Data records Start Marker

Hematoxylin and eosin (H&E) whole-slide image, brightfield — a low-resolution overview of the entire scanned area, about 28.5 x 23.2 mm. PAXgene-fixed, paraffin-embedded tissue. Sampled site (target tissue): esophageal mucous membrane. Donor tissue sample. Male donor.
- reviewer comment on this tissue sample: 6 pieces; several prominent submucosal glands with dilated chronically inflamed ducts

Data records End Marker
Data records Start Marker

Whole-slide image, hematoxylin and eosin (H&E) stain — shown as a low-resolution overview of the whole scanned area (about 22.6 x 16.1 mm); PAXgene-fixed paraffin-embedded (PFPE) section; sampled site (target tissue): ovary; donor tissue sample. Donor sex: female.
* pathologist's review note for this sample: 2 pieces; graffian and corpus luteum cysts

Data records End Marker
Data records Start Marker

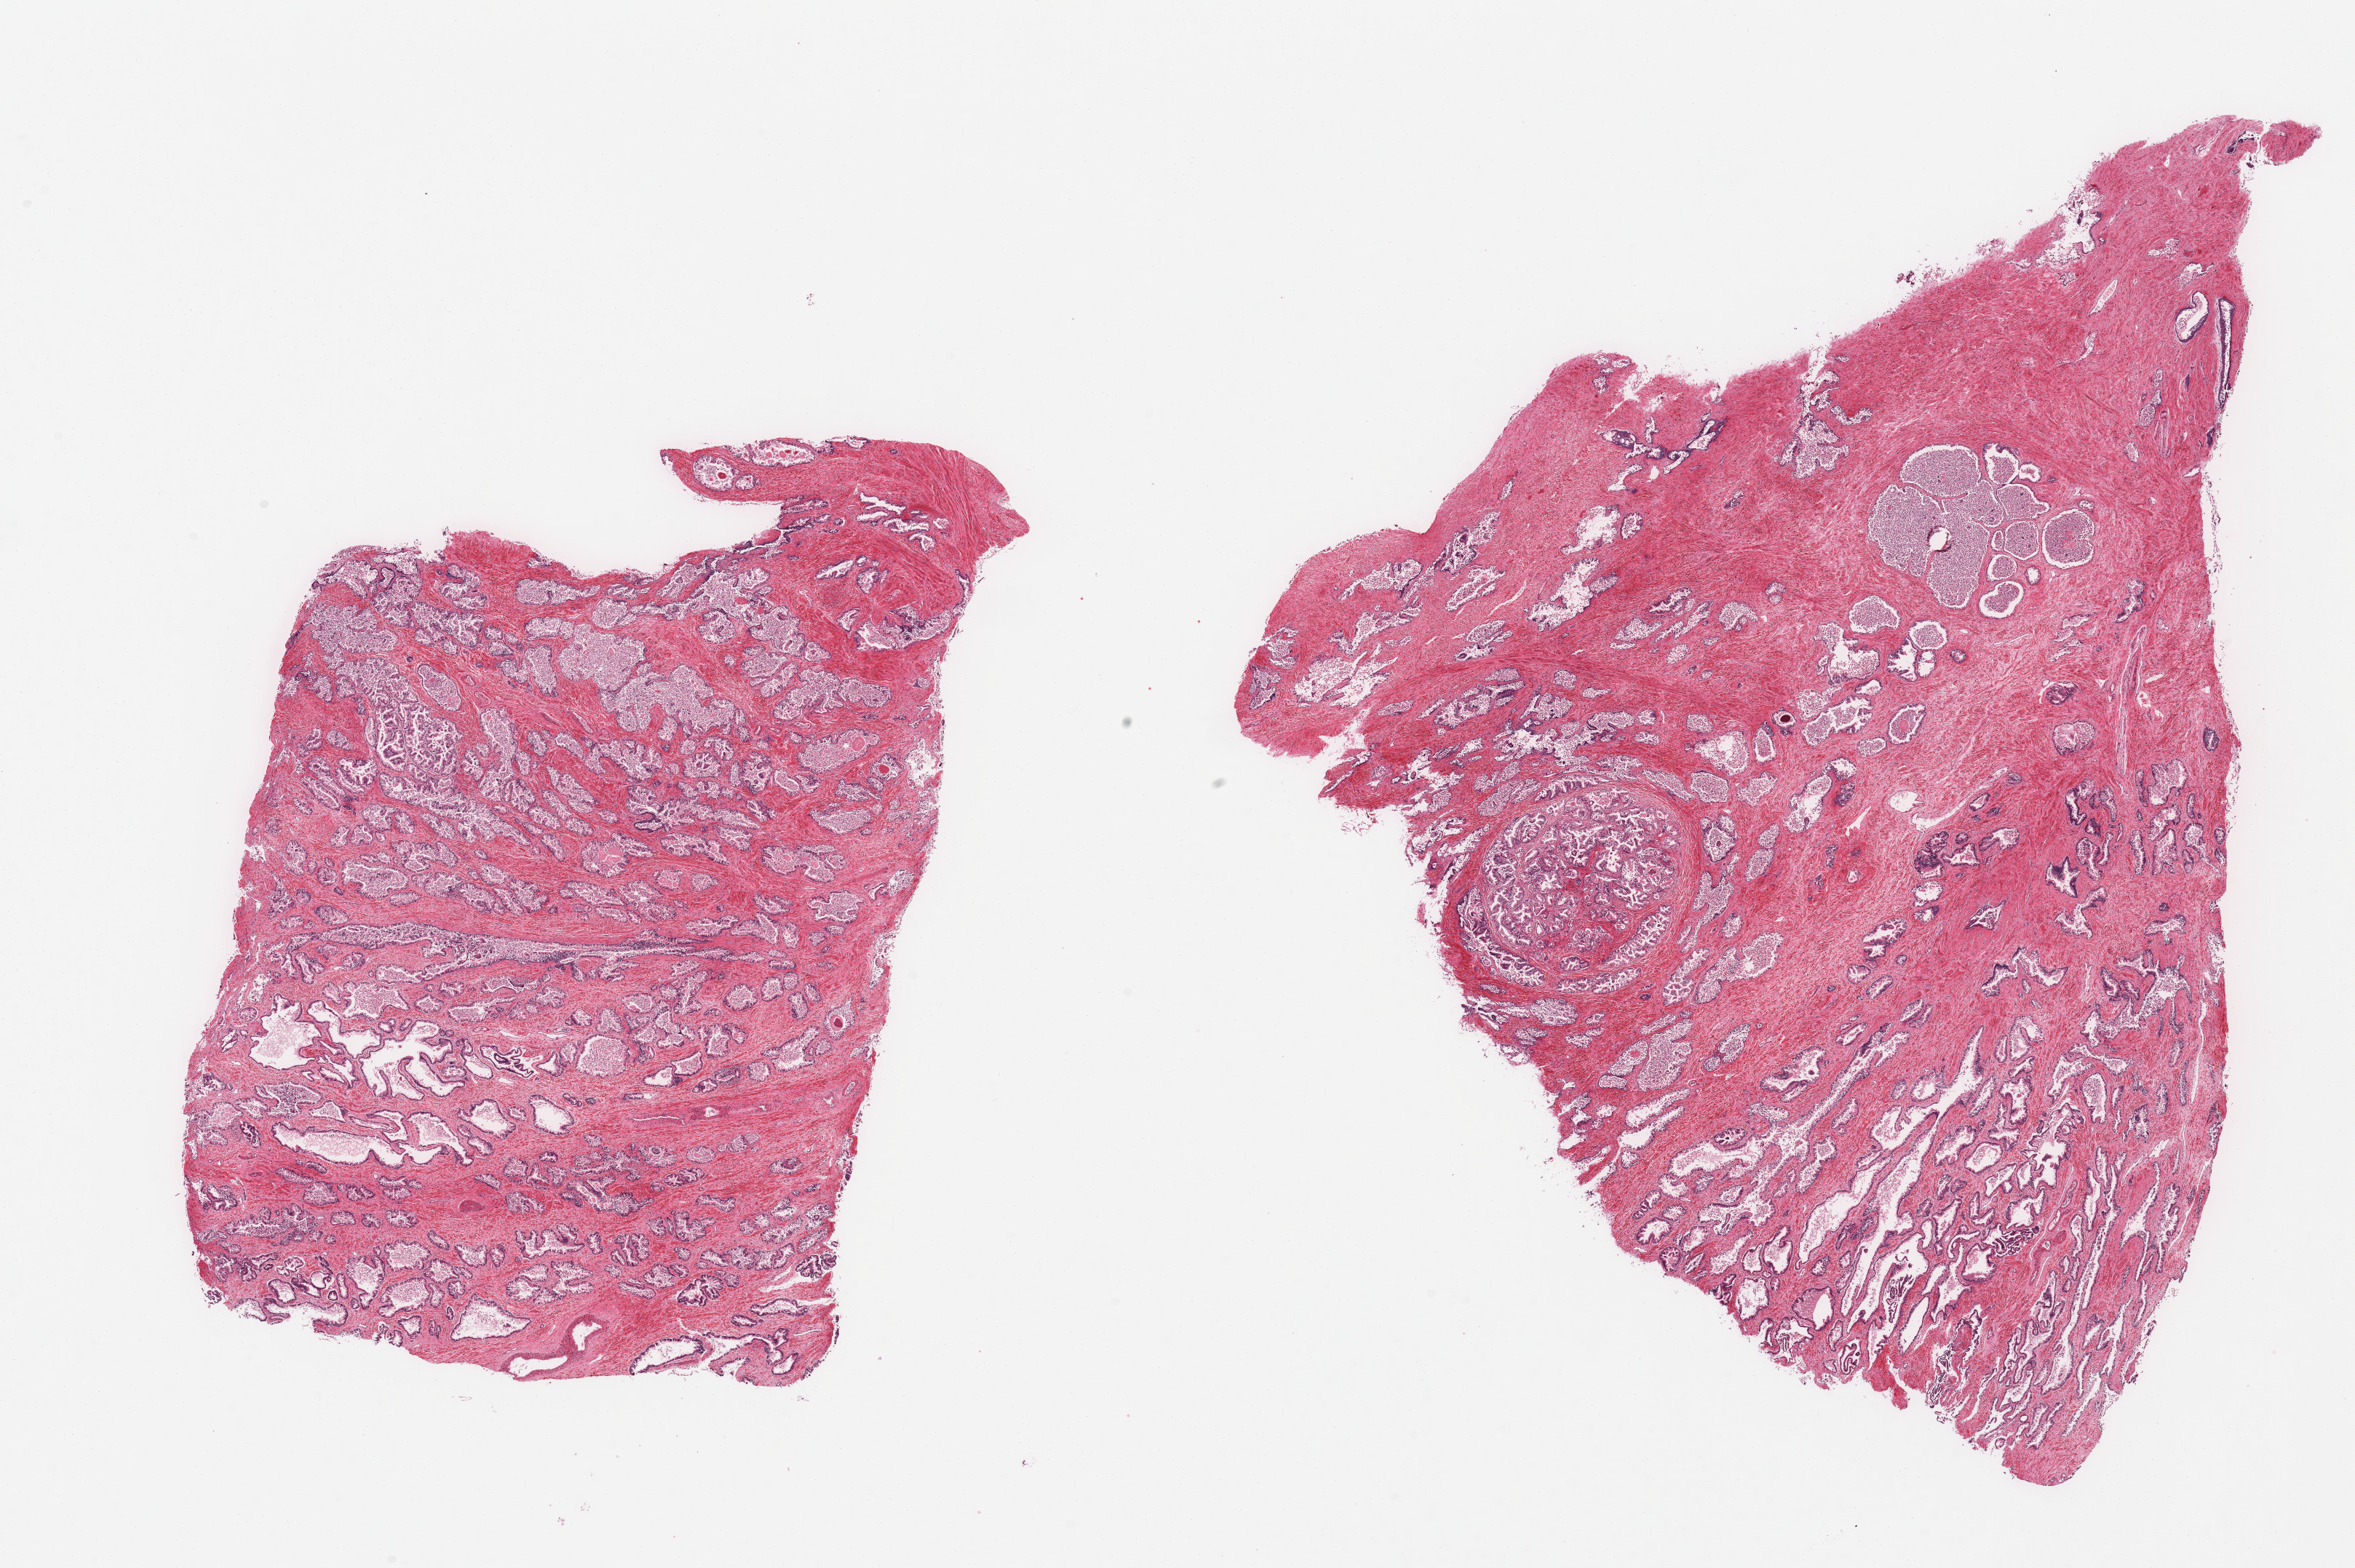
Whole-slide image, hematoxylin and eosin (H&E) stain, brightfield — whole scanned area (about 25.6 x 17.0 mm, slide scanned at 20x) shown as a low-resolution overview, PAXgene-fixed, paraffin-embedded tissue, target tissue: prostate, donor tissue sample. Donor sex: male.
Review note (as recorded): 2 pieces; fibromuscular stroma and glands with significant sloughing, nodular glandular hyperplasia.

Data records End Marker

▶ _Task objective_
Copy out precisely the lines from the line with "Whole-slide image, hematoxylin and eosin (H&E) stain —" to the line with "corpus luteum cysts" in the material above, including those two lines and omitting all the rest.

▶ _Exercise response_
Whole-slide image, hematoxylin and eosin (H&E) stain — shown as a low-resolution overview of the whole scanned area (about 22.6 x 16.1 mm); PAXgene-fixed paraffin-embedded (PFPE) section; sampled site (target tissue): ovary; donor tissue sample. Donor sex: female.
* pathologist's review note for this sample: 2 pieces; graffian and corpus luteum cysts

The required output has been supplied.